Tsering Chungtak (December 25, 1984 – July 21, 2016) was a Tibetan model and beauty pageant titleholder who represented Tibet at the 2006 edition of the environmentally oriented beauty pageant Miss Earth 2006. She was the first Tibetan woman to participate in any major international beauty contest. Tsering pursued her undergraduate studies from Hindu College, University of Delhi and was pursuing her PhD degree in Sociology from Jawaharlal Nehru University. She was working as a research scholar with Ayur Gyan Nyas, an organisation creating curriculum on secular ethics for students from class one to twelve.
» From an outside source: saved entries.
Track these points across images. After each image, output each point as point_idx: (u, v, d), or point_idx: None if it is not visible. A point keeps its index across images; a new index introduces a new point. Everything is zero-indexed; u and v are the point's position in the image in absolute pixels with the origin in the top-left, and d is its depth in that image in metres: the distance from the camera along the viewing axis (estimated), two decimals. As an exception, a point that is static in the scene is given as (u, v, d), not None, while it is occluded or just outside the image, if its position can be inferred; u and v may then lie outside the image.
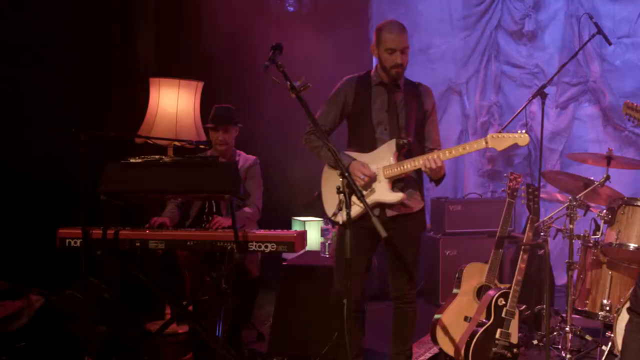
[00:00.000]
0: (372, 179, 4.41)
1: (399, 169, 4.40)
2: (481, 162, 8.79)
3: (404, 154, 4.45)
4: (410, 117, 4.52)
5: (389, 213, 4.47)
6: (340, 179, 4.37)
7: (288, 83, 3.75)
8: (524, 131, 4.30)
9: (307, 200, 5.65)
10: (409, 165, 4.39)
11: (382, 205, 4.45)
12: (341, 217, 4.31)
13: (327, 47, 8.01)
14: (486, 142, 4.31)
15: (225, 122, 5.70)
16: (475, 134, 8.72)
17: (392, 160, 4.42)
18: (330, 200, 4.52)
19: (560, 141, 8.58)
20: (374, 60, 9.75)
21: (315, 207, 4.64)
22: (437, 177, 4.47)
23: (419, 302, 7.54)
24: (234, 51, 7.87)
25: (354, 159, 4.47)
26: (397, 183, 4.48)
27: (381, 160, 4.44)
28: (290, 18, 8.59)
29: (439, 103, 8.94)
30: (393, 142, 4.43)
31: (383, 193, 4.41)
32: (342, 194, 3.64)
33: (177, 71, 6.88)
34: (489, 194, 8.54)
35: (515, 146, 4.37)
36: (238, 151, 5.86)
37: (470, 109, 8.89)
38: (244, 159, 5.83)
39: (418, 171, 4.52)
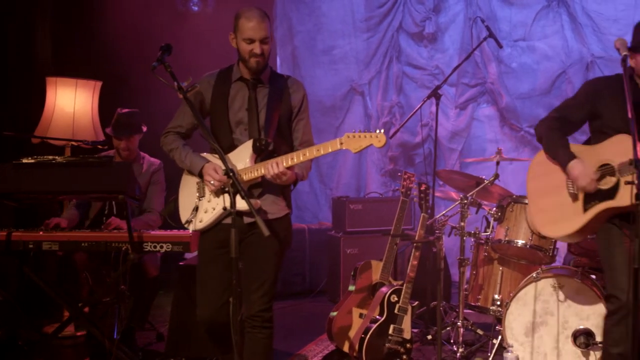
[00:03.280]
0: (225, 183, 3.88)
1: (254, 172, 3.99)
2: (383, 162, 8.93)
3: (264, 156, 4.04)
4: (273, 115, 4.09)
5: (246, 220, 4.00)
6: (196, 185, 4.19)
7: (175, 84, 3.74)
8: (381, 130, 3.86)
9: (165, 206, 5.64)
10: (263, 169, 3.96)
11: (236, 212, 3.69)
12: (193, 226, 4.15)
13: (231, 47, 8.04)
14: (341, 143, 3.87)
15: (128, 133, 5.60)
16: (378, 134, 8.81)
17: (248, 163, 4.03)
18: (185, 206, 4.22)
19: (459, 141, 8.75)
20: (278, 60, 9.75)
21: (172, 214, 4.53)
22: (285, 184, 4.05)
23: (321, 301, 7.73)
24: (136, 50, 7.79)
25: (208, 161, 4.10)
26: (254, 188, 4.08)
27: (237, 163, 4.04)
28: (194, 17, 8.57)
29: (342, 103, 9.06)
30: (250, 143, 4.04)
31: (236, 199, 3.67)
32: (226, 194, 3.59)
33: (75, 70, 6.79)
34: (390, 193, 8.66)
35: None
36: (142, 153, 5.79)
37: (372, 109, 9.02)
38: (148, 162, 5.76)
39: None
==Miss Tibet 2006 pageant==
Chungtak, a student of sociology in Hindu college, University of Delhi was crowned Miss Tibet in 2006 at a contest in the northern Indian town of Dharamsala, home to a majority of Tibetan exiles and the seat of the 14th Dalai Lama. Born in Shillong, she was an alumna of the lower-Tibetan Community Village School. She also took the title of Miss Photogenic after securing 1740 votes of the total 3909 votes cast in the online public poll; held in the Tibetan Institute of Performing Arts (TIPA), the finale of the Miss Tibet 2006 contest drew a large crowd of local Tibetan youth. She received a scholarship cheque of 100,000 Indian rupees.

==Miss Earth 2006 participation==
Chungtak competed as one of the 90 contestants in the environmentally-oriented Miss Earth 2006 beauty pageant. Aside from her environmental advocacy, she used her platform to say that "Tibet is not a part of China" and "there is no freedom in Tibet". She also advocated for the boundaries of acceptable social etiquette towards modernity, in a traditionally conservative Tibetan culture, where most grown women wear ankle-length dresses. Nonetheless, her participation in the pageant received an approval from the Dalai Lama. She made more headlines in December 2007 when she withdrew her participation in the Miss Tourism contest, a minor international beauty pageant held in Malaysia, after organizers reacted to pressure from Beijing and asked her to add "China" to her "Miss Tibet" title by wearing a sash labeled "Miss Tibet-China".

==Tibetan Olympics==
Tsering led a run with Tibetans who live in Taiwan, at Chiang Kai-shek Memorial Hall, Sunday, February 24, 2008, in Taipei, as part of the torch relay for the Tibetan Olympics to be held in Dharamsala, India, the seat of the Tibetan government in exile, on May 15, 2008. The relay for a sports event organized by Tibetans in exile to counter the Beijing Olympics arrived on Taiwan Sunday on the third leg of a 10-city tour. The photo of Tsering Chungtak taken by Associated Press in Taiwan was the "pick of the day" of XPRESS Newspaper, sister paper of Gulf News, which is based in the United Arab Emirates; the newspaper looks daily for the best photos from around the globe.

== Death ==
Chungtak died on July 21, 2016, in Majnu-ka-tilla of cardiac arrest. She was 31.